Members of the Arizona National Guard wait with machine guns at Parker, Arizona, to stop construction of the Parker Dam on the Colorado River
Members of the Arizona National Guard wait with machine guns at Parker, Arizona, to stop construction of the Parker Dam on the Colorado River. Photo by Duke Ledford, 1934. Credit: the Los Angeles Times

“Moeur was determined,” said Summitt, who explained that the Arizona governor tried to amass a navy to send into the Colorado River. “The problem was Arizona didn’t have any boats for a navy. They could find only a couple of old ferry boats...He sent them out into the middle of the river to do reconnaissance and they got stuck...probably on a sandbar. And the embarrassing part was that they had to ask for [the] help of the California construction crew on the other side.”

“So enemy California helped rescue the Arizona troops that were stuck in the middle of the river,” said Summitt. “And the newspapers had a field day.”

US Secretary of the Interior Harold L. Ickes halted construction, and Governor Moeur recalled the Arizona National Guard and turned to the courts to resolve the matter.

The case made its way to the Supreme Court which sided with Arizona in April 1935. But eventually, political compromises were made, Moeur relented, Congress intervened – and work resumed.

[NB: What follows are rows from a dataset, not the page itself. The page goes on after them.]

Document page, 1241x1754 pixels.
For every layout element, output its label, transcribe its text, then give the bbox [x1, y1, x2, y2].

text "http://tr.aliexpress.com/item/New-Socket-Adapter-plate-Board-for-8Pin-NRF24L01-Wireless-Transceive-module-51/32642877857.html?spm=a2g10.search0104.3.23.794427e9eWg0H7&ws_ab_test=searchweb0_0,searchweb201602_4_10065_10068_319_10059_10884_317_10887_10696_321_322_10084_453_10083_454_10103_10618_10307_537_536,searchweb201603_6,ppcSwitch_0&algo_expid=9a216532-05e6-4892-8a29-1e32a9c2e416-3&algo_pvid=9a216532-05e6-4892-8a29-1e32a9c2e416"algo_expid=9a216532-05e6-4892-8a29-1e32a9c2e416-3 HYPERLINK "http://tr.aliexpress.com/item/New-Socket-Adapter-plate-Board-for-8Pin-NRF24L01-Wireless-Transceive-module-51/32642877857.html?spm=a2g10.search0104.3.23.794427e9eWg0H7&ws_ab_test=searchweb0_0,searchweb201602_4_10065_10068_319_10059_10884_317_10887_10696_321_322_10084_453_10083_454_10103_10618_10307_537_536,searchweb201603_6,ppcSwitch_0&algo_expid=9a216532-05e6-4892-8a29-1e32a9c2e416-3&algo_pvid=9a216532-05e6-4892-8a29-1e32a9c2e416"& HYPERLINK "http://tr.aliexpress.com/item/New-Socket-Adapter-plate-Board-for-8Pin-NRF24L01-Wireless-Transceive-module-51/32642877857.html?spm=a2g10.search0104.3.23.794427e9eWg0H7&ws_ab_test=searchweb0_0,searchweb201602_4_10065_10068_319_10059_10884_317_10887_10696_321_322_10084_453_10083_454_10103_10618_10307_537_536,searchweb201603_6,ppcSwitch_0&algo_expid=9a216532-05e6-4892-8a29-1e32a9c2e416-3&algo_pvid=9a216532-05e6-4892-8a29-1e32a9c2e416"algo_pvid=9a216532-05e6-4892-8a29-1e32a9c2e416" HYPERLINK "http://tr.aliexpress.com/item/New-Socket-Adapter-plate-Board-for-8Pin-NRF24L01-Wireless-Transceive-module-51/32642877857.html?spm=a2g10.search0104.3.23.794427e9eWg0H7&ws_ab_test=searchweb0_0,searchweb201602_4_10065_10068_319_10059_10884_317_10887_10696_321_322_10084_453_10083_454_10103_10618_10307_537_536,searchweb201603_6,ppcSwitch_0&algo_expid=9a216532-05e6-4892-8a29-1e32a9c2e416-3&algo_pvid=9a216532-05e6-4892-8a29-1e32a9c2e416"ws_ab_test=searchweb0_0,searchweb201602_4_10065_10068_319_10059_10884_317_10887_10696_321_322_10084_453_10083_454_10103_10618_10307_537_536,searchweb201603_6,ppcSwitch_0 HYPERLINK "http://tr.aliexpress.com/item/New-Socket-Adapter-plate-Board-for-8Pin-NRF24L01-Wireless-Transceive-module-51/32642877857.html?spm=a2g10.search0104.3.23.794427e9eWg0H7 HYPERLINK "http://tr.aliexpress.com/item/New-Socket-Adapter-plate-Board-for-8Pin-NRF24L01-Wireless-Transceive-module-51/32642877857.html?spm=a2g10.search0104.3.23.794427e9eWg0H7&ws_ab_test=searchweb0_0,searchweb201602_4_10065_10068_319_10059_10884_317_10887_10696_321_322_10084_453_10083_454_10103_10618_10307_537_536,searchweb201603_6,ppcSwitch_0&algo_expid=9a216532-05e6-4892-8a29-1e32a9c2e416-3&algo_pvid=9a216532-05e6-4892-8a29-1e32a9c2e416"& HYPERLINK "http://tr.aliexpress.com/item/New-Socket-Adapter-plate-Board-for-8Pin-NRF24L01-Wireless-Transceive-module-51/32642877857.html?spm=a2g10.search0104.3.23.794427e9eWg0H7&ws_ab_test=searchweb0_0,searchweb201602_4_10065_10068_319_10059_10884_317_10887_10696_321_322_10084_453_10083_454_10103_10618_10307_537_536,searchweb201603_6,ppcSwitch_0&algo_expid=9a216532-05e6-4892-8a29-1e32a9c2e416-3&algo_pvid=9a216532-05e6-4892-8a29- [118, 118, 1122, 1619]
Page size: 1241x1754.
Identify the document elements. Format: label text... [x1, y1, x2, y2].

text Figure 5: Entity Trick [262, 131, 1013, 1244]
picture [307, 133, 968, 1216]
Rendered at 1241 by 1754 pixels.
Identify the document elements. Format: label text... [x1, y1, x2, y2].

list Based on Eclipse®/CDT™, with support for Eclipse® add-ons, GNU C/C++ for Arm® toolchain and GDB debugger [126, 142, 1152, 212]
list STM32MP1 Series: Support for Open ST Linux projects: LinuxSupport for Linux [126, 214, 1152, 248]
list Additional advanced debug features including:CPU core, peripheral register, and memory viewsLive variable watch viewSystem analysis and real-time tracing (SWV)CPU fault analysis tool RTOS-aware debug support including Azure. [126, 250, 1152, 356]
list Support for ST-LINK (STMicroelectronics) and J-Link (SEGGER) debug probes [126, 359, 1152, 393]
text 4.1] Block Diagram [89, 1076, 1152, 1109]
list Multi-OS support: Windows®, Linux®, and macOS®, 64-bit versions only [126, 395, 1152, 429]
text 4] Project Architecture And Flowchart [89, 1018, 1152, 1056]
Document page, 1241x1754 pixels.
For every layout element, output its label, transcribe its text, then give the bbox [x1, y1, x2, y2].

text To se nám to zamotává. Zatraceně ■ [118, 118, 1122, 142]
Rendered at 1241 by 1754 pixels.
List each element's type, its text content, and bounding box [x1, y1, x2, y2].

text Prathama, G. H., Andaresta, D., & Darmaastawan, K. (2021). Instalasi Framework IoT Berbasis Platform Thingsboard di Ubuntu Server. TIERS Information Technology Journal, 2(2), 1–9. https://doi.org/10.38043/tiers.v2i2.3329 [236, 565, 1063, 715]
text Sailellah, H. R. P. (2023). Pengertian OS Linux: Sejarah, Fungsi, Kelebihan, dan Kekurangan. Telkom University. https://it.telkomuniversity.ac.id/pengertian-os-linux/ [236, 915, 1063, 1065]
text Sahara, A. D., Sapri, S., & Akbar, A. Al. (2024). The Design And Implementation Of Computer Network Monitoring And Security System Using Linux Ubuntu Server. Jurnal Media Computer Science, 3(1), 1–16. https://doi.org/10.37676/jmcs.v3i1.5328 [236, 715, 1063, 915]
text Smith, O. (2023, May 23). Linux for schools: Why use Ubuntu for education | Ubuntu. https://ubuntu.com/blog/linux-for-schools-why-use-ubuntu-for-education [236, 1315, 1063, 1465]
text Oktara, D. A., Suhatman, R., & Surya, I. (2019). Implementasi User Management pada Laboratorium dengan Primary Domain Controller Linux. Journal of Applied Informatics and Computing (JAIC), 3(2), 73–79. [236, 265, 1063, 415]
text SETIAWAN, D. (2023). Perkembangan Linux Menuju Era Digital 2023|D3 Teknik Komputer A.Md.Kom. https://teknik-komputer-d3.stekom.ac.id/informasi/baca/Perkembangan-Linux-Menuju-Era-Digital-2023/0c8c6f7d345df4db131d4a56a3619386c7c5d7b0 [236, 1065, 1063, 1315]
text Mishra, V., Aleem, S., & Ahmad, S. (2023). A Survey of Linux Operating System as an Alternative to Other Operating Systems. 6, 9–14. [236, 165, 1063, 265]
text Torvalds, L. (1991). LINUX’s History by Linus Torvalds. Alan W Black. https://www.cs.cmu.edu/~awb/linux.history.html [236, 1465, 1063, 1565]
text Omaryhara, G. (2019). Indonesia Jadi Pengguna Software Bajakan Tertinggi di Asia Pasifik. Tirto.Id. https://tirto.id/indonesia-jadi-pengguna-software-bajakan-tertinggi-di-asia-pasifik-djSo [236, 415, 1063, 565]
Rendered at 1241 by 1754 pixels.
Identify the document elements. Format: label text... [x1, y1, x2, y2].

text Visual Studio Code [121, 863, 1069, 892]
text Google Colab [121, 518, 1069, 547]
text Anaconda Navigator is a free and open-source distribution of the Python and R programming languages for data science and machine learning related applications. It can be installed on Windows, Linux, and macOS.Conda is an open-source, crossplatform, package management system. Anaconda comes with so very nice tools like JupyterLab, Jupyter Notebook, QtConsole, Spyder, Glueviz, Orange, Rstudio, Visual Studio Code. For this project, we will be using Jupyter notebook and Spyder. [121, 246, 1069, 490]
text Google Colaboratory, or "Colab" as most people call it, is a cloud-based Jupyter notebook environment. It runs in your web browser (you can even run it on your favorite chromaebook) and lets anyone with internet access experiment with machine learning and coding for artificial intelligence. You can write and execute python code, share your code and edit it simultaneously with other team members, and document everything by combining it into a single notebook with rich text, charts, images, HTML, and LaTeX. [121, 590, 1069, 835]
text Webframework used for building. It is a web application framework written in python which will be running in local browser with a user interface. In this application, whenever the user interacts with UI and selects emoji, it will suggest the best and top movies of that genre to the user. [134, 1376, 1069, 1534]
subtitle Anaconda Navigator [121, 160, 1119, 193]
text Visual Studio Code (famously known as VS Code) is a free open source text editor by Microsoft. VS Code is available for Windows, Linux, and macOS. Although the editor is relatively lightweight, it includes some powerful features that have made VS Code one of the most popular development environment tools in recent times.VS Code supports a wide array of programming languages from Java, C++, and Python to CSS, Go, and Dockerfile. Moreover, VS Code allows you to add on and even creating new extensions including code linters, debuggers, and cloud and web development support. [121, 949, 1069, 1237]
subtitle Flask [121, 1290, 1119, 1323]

The aqueduct project provided jobs for approximately 30,000 people at the height of the Great Depression, employing roughly 10,000 at any one time.

Sam Vaughn and P. F. “Smokey” Melendrez – Second Prize Winners of $300 at Indio Drilling Contest with win of 5 min. 42 sec. using a Worthington drill
Sam Vaughn and P. F. “Smokey” Melendrez – Second Prize Winners of $300 at Indio Drilling Contest with win of 5 min. 42 sec. using a Worthington drill. Photographer unknown, 1934. Courtesy of the Metropolitan Water District of Southern California

The completion of the Parker Dam in 1938 created Lake Havasu, the aqueduct’s main holding reservoir. After that, workers dug more than 90 miles of tunnels, built nearly 85 miles of buried conduits and siphons, and installed five pumping stations. Finally, where the aqueduct ends at the eastern edge of Los Angeles, they built yet another manmade lake. The last reservoir sits just above LA, its water traveling from there to homes and businesses throughout the region.

Since 1941, the Colorado River Aqueduct has been supplying fresh water to homes, businesses, and industries throughout Southern California, allowing some of America’s largest and most vibrant cities to bloom in the desert. The population of the six counties served by the MWD grew fivefold in in just the first five decades after the aqueduct was built, from 3.5 million in 1939 to 17.5 million in 1993.

But for the once-mighty Colorado River, this has all come at a price.

“It is 9 percent lower than it used to be just a few years ago,” said Summitt. “The Colorado River is like a plumbing system; the way we have tapped it up and down its stream and drawn so much water off of it,…even in the best of climate conditions, it could go completely dry.”

But she said the threat of water scarcity is helping to build a growing effort to conserve water and seek out solutions for the region’s future.

“The good news is we are thinking about those kinds of issues now in a way that we weren’t perhaps twenty years ago,” said Summitt. “I’m very hopeful about the new awareness that we all have about our limited resources.”